Neurosteroid modulation of arterial baroreflex function in the rostral ventrolateral medulla.


PMID 21071286

Abstract

Through both genomic and nongenomic actions, ovarian hormones and their metabolites have significant effects on the central nervous system to modulate a variety of regulatory systems, including the cardiovascular system. The major metabolite of progesterone, 3α-hydroxy-dihydroprogesterone, is the most potent endogenous positive modulator of GABA(A) receptors known and central nervous system levels of this progesterone metabolite fluctuate with the ovarian cycle and are elevated in pregnant animals. Pregnancy is associated with attenuated arterial baroreflex sympathoexcitation and increased tonic GABAergic inhibition of the rostral ventrolateral medulla (RVLM) likely contributes.

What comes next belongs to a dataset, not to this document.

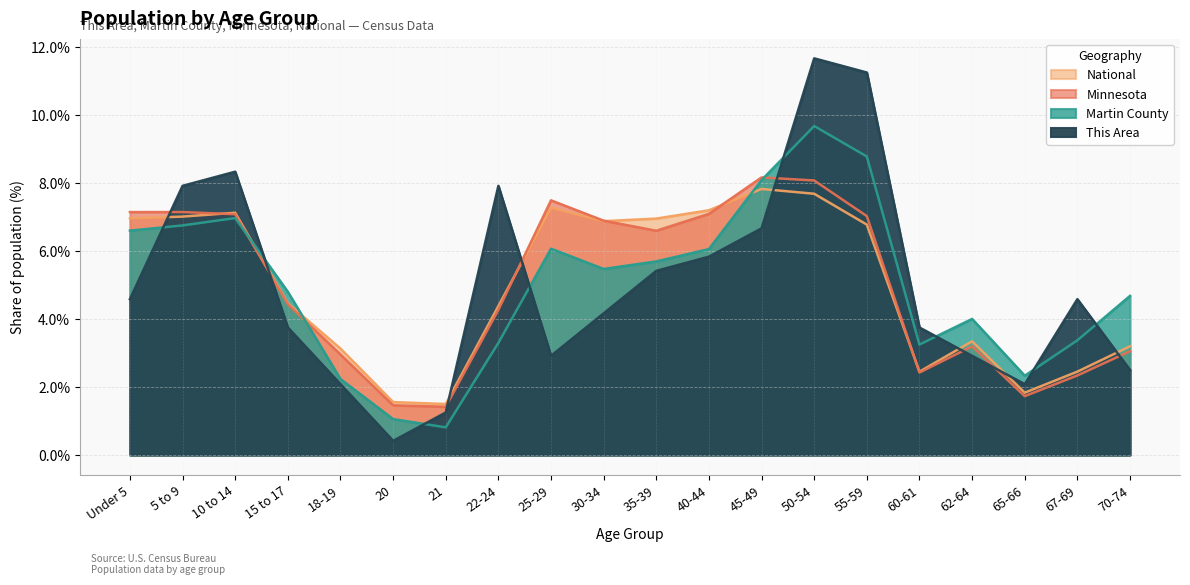

Reading left to right, what are all the values shown in this chart?

This Area: Under 5=4.6	5 to 9=7.9	10 to 14=8.3	15 to 17=3.8	18-19=2.1	20=0.4	21=1.2	22-24=7.9	25-29=2.9	30-34=4.2	35-39=5.4	40-44=5.8	45-49=6.7	50-54=11.7	55-59=11.2	60-61=3.8	62-64=2.9	65-66=2.1	67-69=4.6	70-74=2.5
Martin County: Under 5=6.6	5 to 9=6.8	10 to 14=7.0	15 to 17=4.8	18-19=2.2	20=1.1	21=0.8	22-24=3.3	25-29=6.1	30-34=5.5	35-39=5.7	40-44=6.1	45-49=8.1	50-54=9.7	55-59=8.8	60-61=3.2	62-64=4.0	65-66=2.3	67-69=3.4	70-74=4.7
Minnesota: Under 5=7.1	5 to 9=7.1	10 to 14=7.1	15 to 17=4.4	18-19=3.0	20=1.5	21=1.4	22-24=4.3	25-29=7.5	30-34=6.9	35-39=6.6	40-44=7.1	45-49=8.2	50-54=8.1	55-59=7.0	60-61=2.4	62-64=3.2	65-66=1.7	67-69=2.3	70-74=3.1
National: Under 5=7.0	5 to 9=7.0	10 to 14=7.1	15 to 17=4.5	18-19=3.1	20=1.6	21=1.5	22-24=4.4	25-29=7.3	30-34=6.9	35-39=7.0	40-44=7.2	45-49=7.8	50-54=7.7	55-59=6.8	60-61=2.5	62-64=3.3	65-66=1.8	67-69=2.5	70-74=3.2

The current experiments were performed to determine if the effects of pregnancy on arterial baroreflex control of renal sympathetic nerve activity could be mimicked by microinjection of the neuroactive progesterone metabolite into the RVLM. Compared to control values, 15 min after microinjection of 3α-hydroxy-dihydroprogesterone into the RVLM (n=10), baseline renal sympathetic nerve activity was decreased to 82% of baseline, and the range (157±10 to 131±11%) and maximum nerve activity (164±9 to 136±12%) for the arterial baroreflex curves were decreased. In contrast, microinjection of the inactive isomer, 3β-hydroxy-dihydroprogesterone into the RVLM (n=9), had no effect on baseline nerve activity or the arterial baroreflex nerve activity range or maximum. Thus, although multiple mechanisms likely contribute to pregnancy associated changes in baroreflex function, these experiments suggest that increased levels of 3α-hydroxy-dihydroprogesterone in the RVLM might contribute.